▶ _DATA SUPPLIED_:
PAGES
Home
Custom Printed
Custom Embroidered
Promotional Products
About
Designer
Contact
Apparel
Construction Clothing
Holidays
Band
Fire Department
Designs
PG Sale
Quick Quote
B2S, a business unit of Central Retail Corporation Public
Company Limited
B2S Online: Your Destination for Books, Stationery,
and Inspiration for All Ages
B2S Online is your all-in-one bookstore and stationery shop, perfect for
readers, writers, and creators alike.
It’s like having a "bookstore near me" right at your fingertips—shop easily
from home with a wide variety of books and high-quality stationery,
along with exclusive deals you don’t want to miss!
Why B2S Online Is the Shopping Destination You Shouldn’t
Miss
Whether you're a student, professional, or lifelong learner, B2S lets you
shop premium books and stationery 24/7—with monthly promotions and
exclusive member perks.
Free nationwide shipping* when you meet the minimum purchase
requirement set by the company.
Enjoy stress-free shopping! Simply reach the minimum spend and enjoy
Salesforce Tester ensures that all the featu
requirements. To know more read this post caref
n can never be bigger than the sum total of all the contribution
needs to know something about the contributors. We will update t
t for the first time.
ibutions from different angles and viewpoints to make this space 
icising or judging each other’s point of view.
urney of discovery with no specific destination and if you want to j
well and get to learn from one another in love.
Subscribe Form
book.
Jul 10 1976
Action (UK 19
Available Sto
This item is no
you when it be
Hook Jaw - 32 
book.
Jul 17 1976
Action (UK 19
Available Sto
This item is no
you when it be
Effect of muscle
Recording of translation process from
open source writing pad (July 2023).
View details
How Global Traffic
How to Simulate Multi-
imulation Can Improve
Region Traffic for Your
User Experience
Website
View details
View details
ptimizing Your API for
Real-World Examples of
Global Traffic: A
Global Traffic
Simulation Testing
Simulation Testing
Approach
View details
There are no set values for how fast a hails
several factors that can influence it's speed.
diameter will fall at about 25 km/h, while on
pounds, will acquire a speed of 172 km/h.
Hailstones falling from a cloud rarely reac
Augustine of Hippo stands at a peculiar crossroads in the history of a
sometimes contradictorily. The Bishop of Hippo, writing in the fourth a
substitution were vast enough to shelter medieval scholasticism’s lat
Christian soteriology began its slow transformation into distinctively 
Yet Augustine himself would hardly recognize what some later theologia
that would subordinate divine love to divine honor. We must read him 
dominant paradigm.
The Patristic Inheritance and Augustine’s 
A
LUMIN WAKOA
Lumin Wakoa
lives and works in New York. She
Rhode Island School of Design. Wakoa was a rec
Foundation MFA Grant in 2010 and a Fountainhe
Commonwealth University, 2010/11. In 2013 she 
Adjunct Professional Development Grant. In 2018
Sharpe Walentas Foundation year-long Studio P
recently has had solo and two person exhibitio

▶ _PROBLEM DESCRIPTION_: Copy the lines above from the first one through the line containing "from home with", including both ends.

▶ _SOLVED PROBLEM_:
PAGES
Home
Custom Printed
Custom Embroidered
Promotional Products
About
Designer
Contact
Apparel
Construction Clothing
Holidays
Band
Fire Department
Designs
PG Sale
Quick Quote
B2S, a business unit of Central Retail Corporation Public
Company Limited
B2S Online: Your Destination for Books, Stationery,
and Inspiration for All Ages
B2S Online is your all-in-one bookstore and stationery shop, perfect for
readers, writers, and creators alike.
It’s like having a "bookstore near me" right at your fingertips—shop easily
from home with a wide variety of books and high-quality stationery,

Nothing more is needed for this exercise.